На самом деле, ему повезло, ведь он мог разделить судьбу своих еврейских родственников со стороны матери. Фридрих Штовассер (так назвали Фриденсрайха Хундертвассера при рождении) родился в небогатой венской семье. Отец, государственный служащий и бывший офицер австро-венгерской армии, умер от аппендицита, когда мальчику был всего год. Мать, еврейка Эльза Штовассер, крестила сына в 1937 году от нацистского греха подальше, а после аншлюса с Германией в 1938 году отправила его в гитлерюгенд, узнав, что выкрестов не щадили и подавно. Когда к ним пришли с очередной проверкой, Фридрих надел свой «нацистскую» форму и его не тронули. Но всех родственников матери забрали, и больше их никогда не видели.
Неудивительно, что девиз его матери был: «Оставайся невидимым, и проживешь в покое до старости». Сын исполнил её заветы частично, тщательно лелея «доктрину одиночки» как ключа к выживанию в современном мире:
«Моя юность как двойного аутсайдера – без отца и наполовину еврея – естественным образом способствовала тому, что я много размышлял и осознавал. Я стал одиноким волком, борцом за идеи, которые казались мне важными. В детстве у меня не было возможности почувствовать себя частью группы, и поэтому я остался одиночкой».

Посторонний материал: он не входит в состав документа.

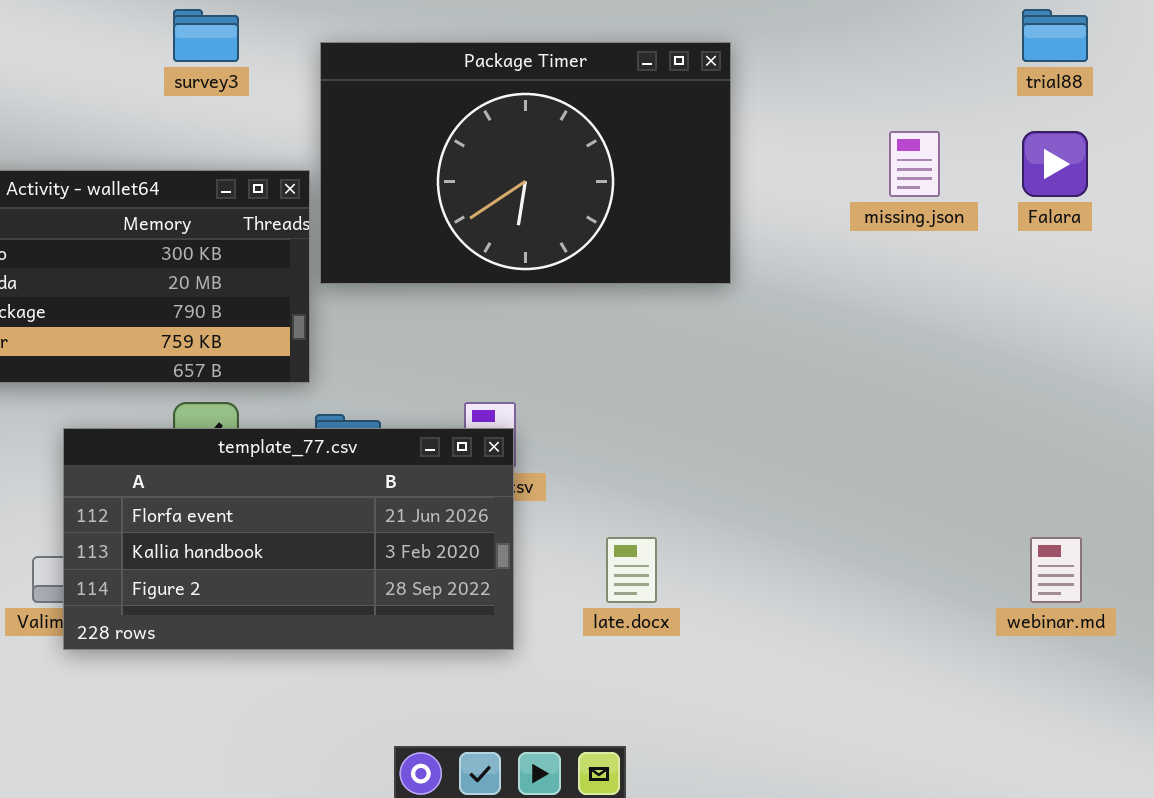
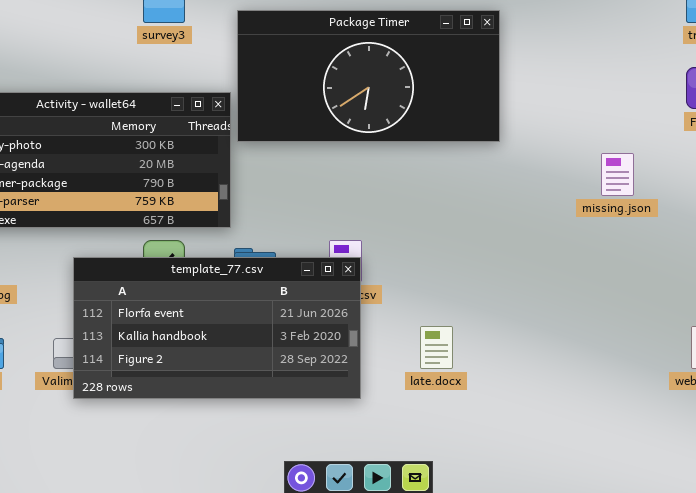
Package Timer: [320,42,731,284] -> [237,10,500,142], resized
missing.json: [889,131,940,197] -> [601,153,634,196], moved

Вся философия Хундертвассера сосредоточена на протесте против ущемления личной свободы и триумфа массовой культуры, которые усилились в послевоенный период. В спиче на своей второй выставке в венском Арт-клубе в 1953 году он сетовал на единообразие и недостаток креативности, которые он наблюдал в послевоенной Европе: «Мы рождаемся в серой колонне, марширующей в бесцветное, бессмысленное и массовое. Колонна называется «Европа»».
Он предсказывал общество, устраняющее вариации даже за пределами Европы, вплоть до того момента, когда «европейцы будут выглядеть как азиаты; когда японцы похожи на французов, когда аэропорт в Найроби похож на аэропорт на Аляске, когда яблоки на вкус как сливы, а мясо – как сыр, когда вы не можете определить отличие между разными системами в политике и правительстве».
Хундертвассер буквально жизнь положил, чтобы избежать подобной судьбы: можно как угодно относиться к его «стилю», но уникальность его – вне критики.
Путь художника
С 5-летнего возраста увлекающийся рисованием, в 1948 году Фридрих поступил в Венскую школу изобразительных искусств (куда Гитлер безуспешно пытался поступить 40 лет назад). Но проучился он там всего три месяца, посчитав такое образование абсолютно бесполезным. По иронии судьбы, много лет спустя школа пригласила его прочитать лекцию и провести мастер-классы, что вылилось в очередной «нигилизм» по отношению к учебному процессу. Хундертвассер заявил слушателям: если ты – художник, учить тебя нечему, если нет – это пустая трата времени, и посоветовал студентам идти заниматься полезными делами.
На него гораздо больше повлияли работы Эгона Шиле, представленные в том же 1948 году в большой ретроспективе в «Альбертине»: «Всё дело в стенах… Они светились в темноте. Для меня дома Шиле были живыми существами. Я впервые почувствовал, что внешние стены подобны коже. Он писал их так, словно нет никакой разницы между кожей обнаженной девушки и кожей дома. Эта третья кожа продемонстрировала нечто, что вскрикивает и живёт, это было удивительно. Глядя на эти дома, чувствуешь, что они живые» (Гарри Ранд «Хундертвассер»).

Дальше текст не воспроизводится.